Start of DATA EXTRACTS

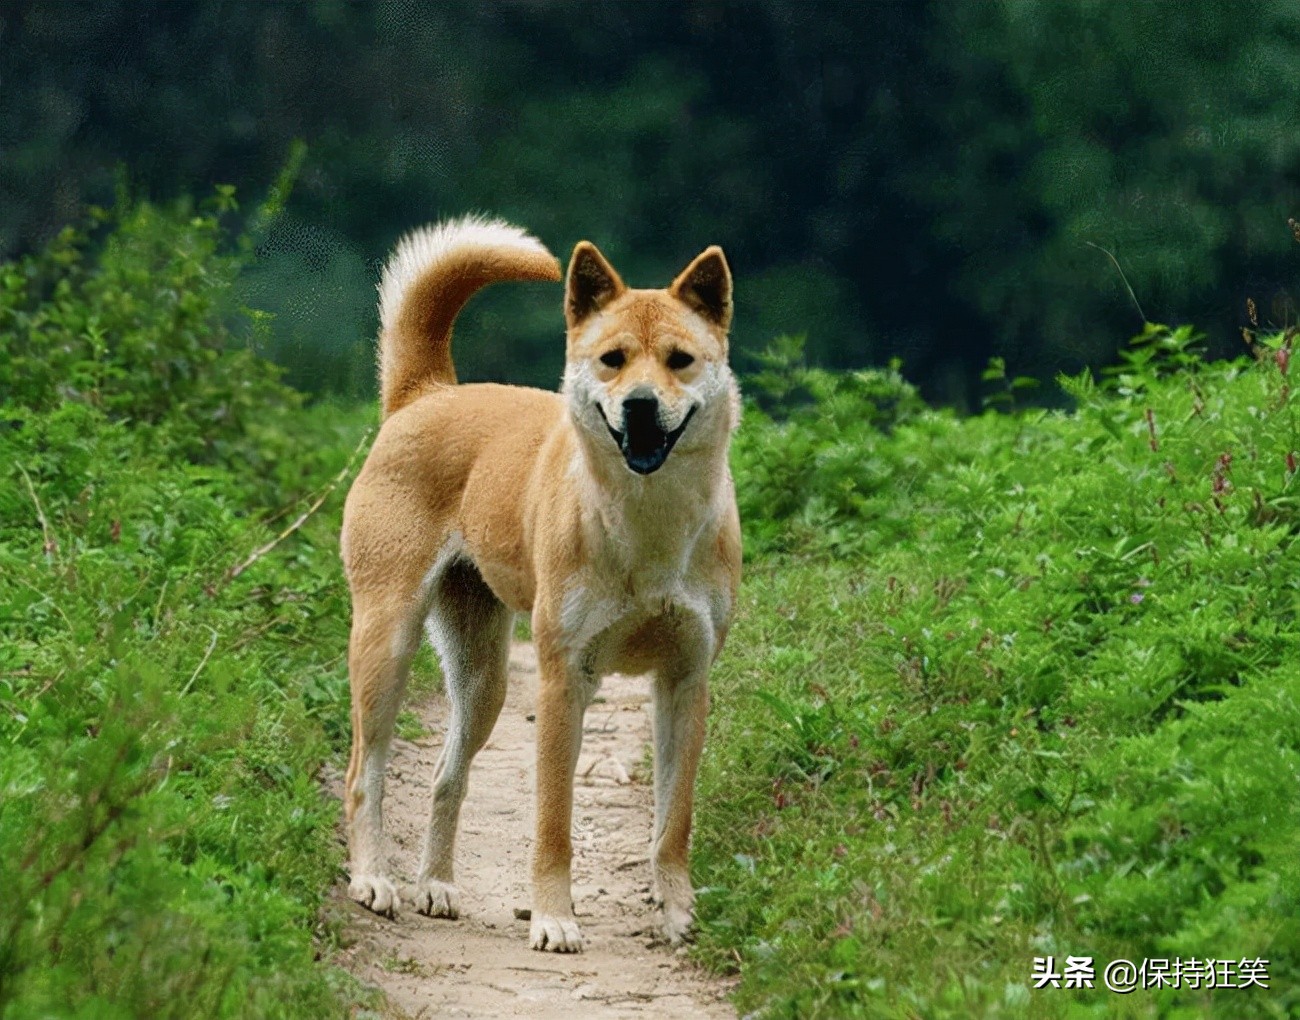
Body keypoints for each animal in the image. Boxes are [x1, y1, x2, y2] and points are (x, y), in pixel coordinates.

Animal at [335, 216, 743, 956]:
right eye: (612, 359)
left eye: (680, 360)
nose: (641, 406)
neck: (647, 526)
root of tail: (429, 393)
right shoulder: (563, 680)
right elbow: (553, 823)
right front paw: (555, 918)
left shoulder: (686, 681)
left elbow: (673, 823)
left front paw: (677, 914)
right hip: (387, 644)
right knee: (362, 775)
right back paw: (373, 880)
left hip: (483, 680)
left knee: (446, 777)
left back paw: (436, 886)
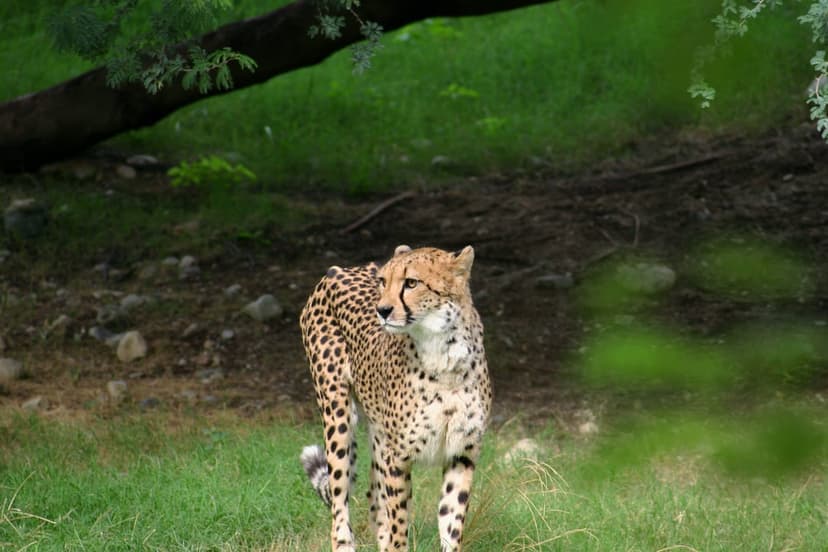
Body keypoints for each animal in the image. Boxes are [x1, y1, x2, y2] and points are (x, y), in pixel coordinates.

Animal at [299, 244, 492, 552]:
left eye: (411, 283)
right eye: (383, 282)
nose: (382, 310)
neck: (444, 356)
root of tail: (339, 270)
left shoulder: (462, 453)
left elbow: (451, 522)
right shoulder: (397, 457)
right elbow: (398, 524)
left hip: (378, 434)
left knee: (373, 500)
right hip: (338, 416)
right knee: (340, 503)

End of DATA EXTRACTS

* TASK INSTRUCTIONS *
Restate the entries above word for word, keeping pictures out of the copy.

* EXPECTED OUTPUT *
Body keypoints for each animal in the image. Boxes are [x1, y1, x2, y2] and points are (x, y), in pixel coordinates.

Animal at [335, 216, 743, 956]:
right eye: (612, 359)
left eye: (680, 360)
nose: (641, 406)
neck: (647, 526)
root of tail: (429, 393)
right shoulder: (563, 680)
right elbow: (553, 823)
right front paw: (555, 918)
left shoulder: (686, 681)
left elbow: (673, 823)
left front paw: (677, 914)
right hip: (387, 644)
right knee: (362, 775)
right back paw: (373, 880)
left hip: (483, 680)
left knee: (446, 777)
left back paw: (436, 886)
Body keypoints for each animal in the image. Boxes are [x1, y1, x2, y2] and points are (x, y), in pixel coordinates.

Animal at [299, 244, 492, 552]:
left eye: (411, 283)
right eye: (383, 282)
nose: (382, 310)
neck: (444, 356)
root of tail: (339, 270)
left shoulder: (462, 453)
left elbow: (451, 522)
right shoulder: (397, 457)
right elbow: (398, 524)
left hip: (378, 434)
left knee: (373, 500)
right hip: (338, 416)
right knee: (340, 503)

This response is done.